Goal of the exercise:
From the entries that follow, copy exactly the lines beginning at the line holding "0: (625, 437, 0.92)" and continuing through the line holding "5: (778, 430, 0.83)".

Saved data entries:
++++

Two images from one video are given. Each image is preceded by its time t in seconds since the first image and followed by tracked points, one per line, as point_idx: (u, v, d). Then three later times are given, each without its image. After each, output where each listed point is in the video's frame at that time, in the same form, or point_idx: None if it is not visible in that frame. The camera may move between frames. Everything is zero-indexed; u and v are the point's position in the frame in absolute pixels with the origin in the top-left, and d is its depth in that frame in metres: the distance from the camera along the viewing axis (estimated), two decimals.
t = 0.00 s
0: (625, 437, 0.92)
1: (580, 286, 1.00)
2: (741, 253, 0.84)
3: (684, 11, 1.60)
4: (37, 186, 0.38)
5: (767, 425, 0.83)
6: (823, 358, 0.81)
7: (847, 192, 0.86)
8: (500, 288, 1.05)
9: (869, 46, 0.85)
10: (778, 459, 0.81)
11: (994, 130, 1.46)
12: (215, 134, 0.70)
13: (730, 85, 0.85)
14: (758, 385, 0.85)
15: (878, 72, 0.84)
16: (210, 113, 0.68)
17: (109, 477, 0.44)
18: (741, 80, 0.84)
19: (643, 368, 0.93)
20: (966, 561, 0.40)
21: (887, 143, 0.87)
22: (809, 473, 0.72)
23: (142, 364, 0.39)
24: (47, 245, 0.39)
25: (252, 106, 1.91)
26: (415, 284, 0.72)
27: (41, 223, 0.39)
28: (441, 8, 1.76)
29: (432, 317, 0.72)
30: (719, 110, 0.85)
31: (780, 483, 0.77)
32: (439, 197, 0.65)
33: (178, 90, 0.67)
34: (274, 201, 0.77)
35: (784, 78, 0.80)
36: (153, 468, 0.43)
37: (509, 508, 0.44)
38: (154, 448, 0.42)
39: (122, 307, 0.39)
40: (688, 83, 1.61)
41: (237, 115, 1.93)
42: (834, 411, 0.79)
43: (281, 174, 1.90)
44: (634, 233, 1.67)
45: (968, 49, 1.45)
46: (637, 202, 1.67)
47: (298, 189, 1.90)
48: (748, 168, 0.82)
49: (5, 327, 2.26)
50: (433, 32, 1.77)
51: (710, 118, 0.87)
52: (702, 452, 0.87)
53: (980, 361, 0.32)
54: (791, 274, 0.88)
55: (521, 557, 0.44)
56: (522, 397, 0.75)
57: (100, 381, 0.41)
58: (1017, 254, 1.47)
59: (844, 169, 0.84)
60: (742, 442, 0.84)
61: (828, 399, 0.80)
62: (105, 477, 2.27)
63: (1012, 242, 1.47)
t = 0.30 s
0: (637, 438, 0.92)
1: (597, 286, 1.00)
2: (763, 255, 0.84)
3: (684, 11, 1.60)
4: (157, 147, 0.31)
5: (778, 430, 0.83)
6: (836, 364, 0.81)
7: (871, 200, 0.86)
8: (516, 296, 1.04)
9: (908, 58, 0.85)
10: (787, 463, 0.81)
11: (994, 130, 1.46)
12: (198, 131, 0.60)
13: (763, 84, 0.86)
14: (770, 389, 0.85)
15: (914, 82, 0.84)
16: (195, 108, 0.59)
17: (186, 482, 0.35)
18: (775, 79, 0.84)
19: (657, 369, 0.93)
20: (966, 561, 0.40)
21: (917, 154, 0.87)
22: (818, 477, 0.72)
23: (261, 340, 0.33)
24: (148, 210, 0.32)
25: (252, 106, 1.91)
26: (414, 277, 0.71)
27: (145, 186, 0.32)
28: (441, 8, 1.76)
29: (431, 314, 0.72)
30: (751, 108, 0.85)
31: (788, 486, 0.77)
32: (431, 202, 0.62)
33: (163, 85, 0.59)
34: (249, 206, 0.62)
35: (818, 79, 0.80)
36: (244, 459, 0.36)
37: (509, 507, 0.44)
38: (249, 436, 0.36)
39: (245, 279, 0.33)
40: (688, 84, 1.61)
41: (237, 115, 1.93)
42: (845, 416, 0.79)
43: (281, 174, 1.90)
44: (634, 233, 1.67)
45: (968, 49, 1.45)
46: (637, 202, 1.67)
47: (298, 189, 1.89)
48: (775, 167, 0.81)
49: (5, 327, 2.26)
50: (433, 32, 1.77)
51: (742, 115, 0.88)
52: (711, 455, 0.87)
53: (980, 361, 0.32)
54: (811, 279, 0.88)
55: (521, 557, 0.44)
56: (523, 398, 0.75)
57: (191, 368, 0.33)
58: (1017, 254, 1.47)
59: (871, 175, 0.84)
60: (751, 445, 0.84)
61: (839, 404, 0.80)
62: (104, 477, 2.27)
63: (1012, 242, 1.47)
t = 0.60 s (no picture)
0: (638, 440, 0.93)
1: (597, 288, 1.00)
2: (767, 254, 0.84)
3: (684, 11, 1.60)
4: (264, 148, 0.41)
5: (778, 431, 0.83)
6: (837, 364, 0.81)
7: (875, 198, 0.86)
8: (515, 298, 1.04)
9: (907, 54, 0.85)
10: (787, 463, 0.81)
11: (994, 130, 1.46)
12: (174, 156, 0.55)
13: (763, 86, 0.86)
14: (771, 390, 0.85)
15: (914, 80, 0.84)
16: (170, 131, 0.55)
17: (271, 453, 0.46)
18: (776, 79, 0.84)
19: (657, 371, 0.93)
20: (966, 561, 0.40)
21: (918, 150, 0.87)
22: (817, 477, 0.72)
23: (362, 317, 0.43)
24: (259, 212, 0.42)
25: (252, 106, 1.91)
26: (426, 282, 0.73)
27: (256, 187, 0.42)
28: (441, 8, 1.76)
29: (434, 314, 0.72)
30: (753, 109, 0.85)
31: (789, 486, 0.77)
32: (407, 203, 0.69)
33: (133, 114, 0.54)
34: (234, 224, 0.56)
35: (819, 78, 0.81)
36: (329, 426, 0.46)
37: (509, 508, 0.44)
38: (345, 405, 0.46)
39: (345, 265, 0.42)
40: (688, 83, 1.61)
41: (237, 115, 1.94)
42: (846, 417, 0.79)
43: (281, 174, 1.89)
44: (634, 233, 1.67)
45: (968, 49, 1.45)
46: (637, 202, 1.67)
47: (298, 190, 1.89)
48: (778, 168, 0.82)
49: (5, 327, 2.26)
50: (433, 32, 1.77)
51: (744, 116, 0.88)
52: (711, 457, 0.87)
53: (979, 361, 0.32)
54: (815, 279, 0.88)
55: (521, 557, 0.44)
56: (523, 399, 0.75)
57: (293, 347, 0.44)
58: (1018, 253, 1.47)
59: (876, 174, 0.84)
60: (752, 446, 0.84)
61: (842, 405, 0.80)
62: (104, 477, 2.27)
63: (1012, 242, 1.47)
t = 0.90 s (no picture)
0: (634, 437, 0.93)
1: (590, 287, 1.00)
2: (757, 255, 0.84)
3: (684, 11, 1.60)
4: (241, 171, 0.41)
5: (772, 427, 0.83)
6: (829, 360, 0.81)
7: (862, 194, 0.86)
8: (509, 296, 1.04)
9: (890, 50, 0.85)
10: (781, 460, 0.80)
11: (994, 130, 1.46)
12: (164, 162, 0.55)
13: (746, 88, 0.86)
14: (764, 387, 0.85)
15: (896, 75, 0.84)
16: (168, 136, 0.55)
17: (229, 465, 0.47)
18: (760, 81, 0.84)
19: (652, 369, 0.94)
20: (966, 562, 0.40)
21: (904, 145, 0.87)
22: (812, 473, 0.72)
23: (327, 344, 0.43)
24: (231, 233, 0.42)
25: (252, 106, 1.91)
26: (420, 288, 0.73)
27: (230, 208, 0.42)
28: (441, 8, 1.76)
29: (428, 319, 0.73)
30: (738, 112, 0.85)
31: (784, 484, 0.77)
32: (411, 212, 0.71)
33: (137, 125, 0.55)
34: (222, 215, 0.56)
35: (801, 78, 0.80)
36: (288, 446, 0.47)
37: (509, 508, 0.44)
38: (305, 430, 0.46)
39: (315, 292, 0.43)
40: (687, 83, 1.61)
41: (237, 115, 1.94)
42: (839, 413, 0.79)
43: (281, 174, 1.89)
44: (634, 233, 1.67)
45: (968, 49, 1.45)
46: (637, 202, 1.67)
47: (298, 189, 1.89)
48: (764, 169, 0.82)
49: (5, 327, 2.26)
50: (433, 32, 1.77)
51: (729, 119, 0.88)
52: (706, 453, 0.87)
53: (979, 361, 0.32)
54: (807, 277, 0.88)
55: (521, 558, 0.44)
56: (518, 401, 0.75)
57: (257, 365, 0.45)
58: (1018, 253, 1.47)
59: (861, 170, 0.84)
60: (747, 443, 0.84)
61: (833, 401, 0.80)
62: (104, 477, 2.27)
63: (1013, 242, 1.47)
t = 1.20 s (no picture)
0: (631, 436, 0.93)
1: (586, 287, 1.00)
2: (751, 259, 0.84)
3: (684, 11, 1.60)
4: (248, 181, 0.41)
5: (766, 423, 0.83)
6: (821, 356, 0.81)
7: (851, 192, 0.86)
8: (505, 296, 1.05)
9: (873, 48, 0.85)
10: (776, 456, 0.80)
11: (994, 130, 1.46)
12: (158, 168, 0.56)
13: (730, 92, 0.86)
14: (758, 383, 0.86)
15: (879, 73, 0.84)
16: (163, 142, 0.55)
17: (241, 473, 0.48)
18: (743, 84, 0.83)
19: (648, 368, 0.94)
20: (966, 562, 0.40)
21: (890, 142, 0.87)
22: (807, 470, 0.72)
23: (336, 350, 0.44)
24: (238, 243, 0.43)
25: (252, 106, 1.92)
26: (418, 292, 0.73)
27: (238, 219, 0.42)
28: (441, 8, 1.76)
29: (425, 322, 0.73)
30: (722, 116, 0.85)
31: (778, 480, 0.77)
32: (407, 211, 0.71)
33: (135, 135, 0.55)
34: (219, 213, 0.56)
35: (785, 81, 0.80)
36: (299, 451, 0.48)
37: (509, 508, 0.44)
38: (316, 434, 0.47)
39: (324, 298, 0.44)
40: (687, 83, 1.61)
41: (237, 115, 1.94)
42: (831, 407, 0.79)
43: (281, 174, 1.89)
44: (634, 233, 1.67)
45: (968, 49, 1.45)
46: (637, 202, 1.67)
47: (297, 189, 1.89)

++++

Result:
0: (625, 437, 0.92)
1: (580, 286, 1.00)
2: (741, 253, 0.84)
3: (684, 11, 1.60)
4: (37, 186, 0.38)
5: (767, 425, 0.83)
6: (823, 358, 0.81)
7: (847, 192, 0.86)
8: (500, 288, 1.05)
9: (869, 46, 0.85)
10: (778, 459, 0.81)
11: (994, 130, 1.46)
12: (215, 134, 0.70)
13: (730, 85, 0.85)
14: (758, 385, 0.85)
15: (878, 72, 0.84)
16: (210, 113, 0.68)
17: (109, 477, 0.44)
18: (741, 80, 0.84)
19: (643, 368, 0.93)
20: (966, 561, 0.40)
21: (887, 143, 0.87)
22: (809, 473, 0.72)
23: (142, 364, 0.39)
24: (47, 245, 0.39)
25: (252, 106, 1.91)
26: (415, 284, 0.72)
27: (41, 223, 0.39)
28: (441, 8, 1.76)
29: (432, 317, 0.72)
30: (719, 110, 0.85)
31: (780, 483, 0.77)
32: (439, 197, 0.65)
33: (178, 90, 0.67)
34: (274, 201, 0.77)
35: (784, 78, 0.80)
36: (153, 468, 0.43)
37: (509, 508, 0.44)
38: (154, 448, 0.42)
39: (122, 307, 0.39)
40: (688, 83, 1.61)
41: (237, 115, 1.93)
42: (834, 411, 0.79)
43: (281, 174, 1.90)
44: (634, 233, 1.67)
45: (968, 49, 1.45)
46: (637, 202, 1.67)
47: (298, 189, 1.90)
48: (748, 168, 0.82)
49: (5, 327, 2.26)
50: (433, 32, 1.77)
51: (710, 118, 0.87)
52: (702, 452, 0.87)
53: (980, 361, 0.32)
54: (791, 274, 0.88)
55: (521, 557, 0.44)
56: (522, 397, 0.75)
57: (100, 381, 0.41)
58: (1017, 254, 1.47)
59: (844, 169, 0.84)
60: (742, 442, 0.84)
61: (828, 399, 0.80)
62: (105, 477, 2.27)
63: (1012, 242, 1.47)
t = 0.30 s
0: (637, 438, 0.92)
1: (597, 286, 1.00)
2: (763, 255, 0.84)
3: (684, 11, 1.60)
4: (157, 147, 0.31)
5: (778, 430, 0.83)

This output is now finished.